The thalassaemia are recessively inherited haemoglobin disorders with profound implications for individuals, families, and health services. In the United Kingdom they occur mainly in certain minority ethnic communities, but prevalence varies within these communities. Around 3-10% of Indians, 4.5% of Pakistanis, 8% of Bangladeshis, 17% of Cypriots, 0.5-1% of Afro-Caribbean’s, and 0.1% of the indigenous British carry thalassaemia. Carrier couples have a one in four chance in every pregnancy of having a child with a major thalassaemia. Unlike some other genetic disorders, the thalassaemias are common and manageable, requiring, as a minimum, regular blood transfusions and iron chelation treatment to prevent iron overload.
Uptake of early prenatal diagnosis by informed couples at risk for thalassaemia is high: when counseled in the first trimester over 90% of British Cypriots and over 70% of British Indians and Pakistanis request prenatal diagnosis. Informing couples later in pregnancy leads to lower uptake of prenatal diagnosis by British Pakistanis. With optimal carrier screening and counseling, this high uptake should be reflected in the number of prenatal diagnoses actually done, but the national audit showed that this is the case only for British Cypriots. Only 50% of Indian couples at risk and 33% of Pakistani couples actually had a prenatal diagnosis, the proportion for Pakistanis ranging from 0% to 60% by regional health authority.

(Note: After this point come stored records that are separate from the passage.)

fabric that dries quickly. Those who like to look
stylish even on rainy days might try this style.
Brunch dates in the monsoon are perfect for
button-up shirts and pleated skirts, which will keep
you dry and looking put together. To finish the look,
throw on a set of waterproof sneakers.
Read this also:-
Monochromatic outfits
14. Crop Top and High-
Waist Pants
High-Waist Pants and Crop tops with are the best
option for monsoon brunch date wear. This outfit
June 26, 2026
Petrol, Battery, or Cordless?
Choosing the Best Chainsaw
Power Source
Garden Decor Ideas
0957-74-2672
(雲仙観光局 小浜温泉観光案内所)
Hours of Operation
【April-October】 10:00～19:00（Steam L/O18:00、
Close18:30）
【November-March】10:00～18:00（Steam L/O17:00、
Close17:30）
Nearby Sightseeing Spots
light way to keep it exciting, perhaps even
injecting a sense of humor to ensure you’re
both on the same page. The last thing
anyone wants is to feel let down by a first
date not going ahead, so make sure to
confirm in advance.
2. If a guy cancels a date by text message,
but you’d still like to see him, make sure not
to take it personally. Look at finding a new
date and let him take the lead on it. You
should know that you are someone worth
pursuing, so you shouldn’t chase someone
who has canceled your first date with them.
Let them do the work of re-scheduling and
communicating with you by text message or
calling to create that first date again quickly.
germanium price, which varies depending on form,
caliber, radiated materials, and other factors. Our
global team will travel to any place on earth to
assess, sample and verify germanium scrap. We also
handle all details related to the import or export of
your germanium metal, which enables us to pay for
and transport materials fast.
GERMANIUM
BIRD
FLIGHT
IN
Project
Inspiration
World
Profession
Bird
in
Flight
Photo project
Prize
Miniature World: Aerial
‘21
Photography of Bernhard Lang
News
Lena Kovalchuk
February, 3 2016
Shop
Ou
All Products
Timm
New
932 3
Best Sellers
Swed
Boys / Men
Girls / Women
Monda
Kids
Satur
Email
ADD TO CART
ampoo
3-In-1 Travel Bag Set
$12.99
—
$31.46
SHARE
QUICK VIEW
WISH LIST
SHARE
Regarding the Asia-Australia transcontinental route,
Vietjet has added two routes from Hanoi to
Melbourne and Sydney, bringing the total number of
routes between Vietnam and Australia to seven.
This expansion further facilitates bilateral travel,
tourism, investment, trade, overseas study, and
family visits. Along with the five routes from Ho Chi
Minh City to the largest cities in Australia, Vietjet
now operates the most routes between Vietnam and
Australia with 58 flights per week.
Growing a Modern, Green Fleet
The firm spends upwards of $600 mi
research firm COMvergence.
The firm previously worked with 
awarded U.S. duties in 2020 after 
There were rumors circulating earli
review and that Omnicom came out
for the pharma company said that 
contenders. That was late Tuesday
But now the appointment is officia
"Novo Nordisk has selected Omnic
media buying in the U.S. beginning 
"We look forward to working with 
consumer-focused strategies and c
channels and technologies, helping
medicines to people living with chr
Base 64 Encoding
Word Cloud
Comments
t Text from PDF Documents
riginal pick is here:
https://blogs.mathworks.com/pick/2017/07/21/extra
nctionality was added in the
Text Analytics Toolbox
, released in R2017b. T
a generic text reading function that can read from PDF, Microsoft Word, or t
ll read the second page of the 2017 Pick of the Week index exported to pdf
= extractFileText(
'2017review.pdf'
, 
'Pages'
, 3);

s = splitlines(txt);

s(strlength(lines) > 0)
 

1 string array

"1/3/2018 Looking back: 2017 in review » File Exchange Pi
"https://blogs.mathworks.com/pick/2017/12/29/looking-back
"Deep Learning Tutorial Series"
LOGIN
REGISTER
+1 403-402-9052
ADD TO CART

What underlies these discrepancies, and what can be done about them? Cypriots are distinguished from other groups by a high level of awareness of thalassaemia among health workers and the community. Historically, thalassaemia major has been seen as a problem for Mediterranean populations, and concerted awareness campaigns have greatly reduced its birth prevalence in the Mediterranean area. For example, in Cyprus there are now almost no new affected births. The messages from the intensive Cypriot education campaign have washed over to the UK and have been reinforced by support groups and local health services. Most British Cypriots request carrier testing before marriage or in early pregnancy, so community awareness reinforces health workers’ awareness. Though prenatal diagnosis is available in India and Pakistan, there have been no education campaigns in these countries that might raise community awareness in the United Kingdom. Health workers are usually not aware that Asians are at risk of thalassaemia. The recently completed thalassaemia module of the Royal College of Physicians’ confidential inquiry into counseling for genetic disorders has shown that many districts with a large Asian population have inadequate screening policies, so that risk is often not identified or is identified too late in pregnancy for prenatal diagnosis to be acceptable. Hence most new thalassaemic births are now among the British Asian community.
Clearly, increased awareness among health workers and populations at risk is required for services to improve. In particular, primary health care providers need to become more involved in screening and counseling for haemoglobin disorders than they are at present.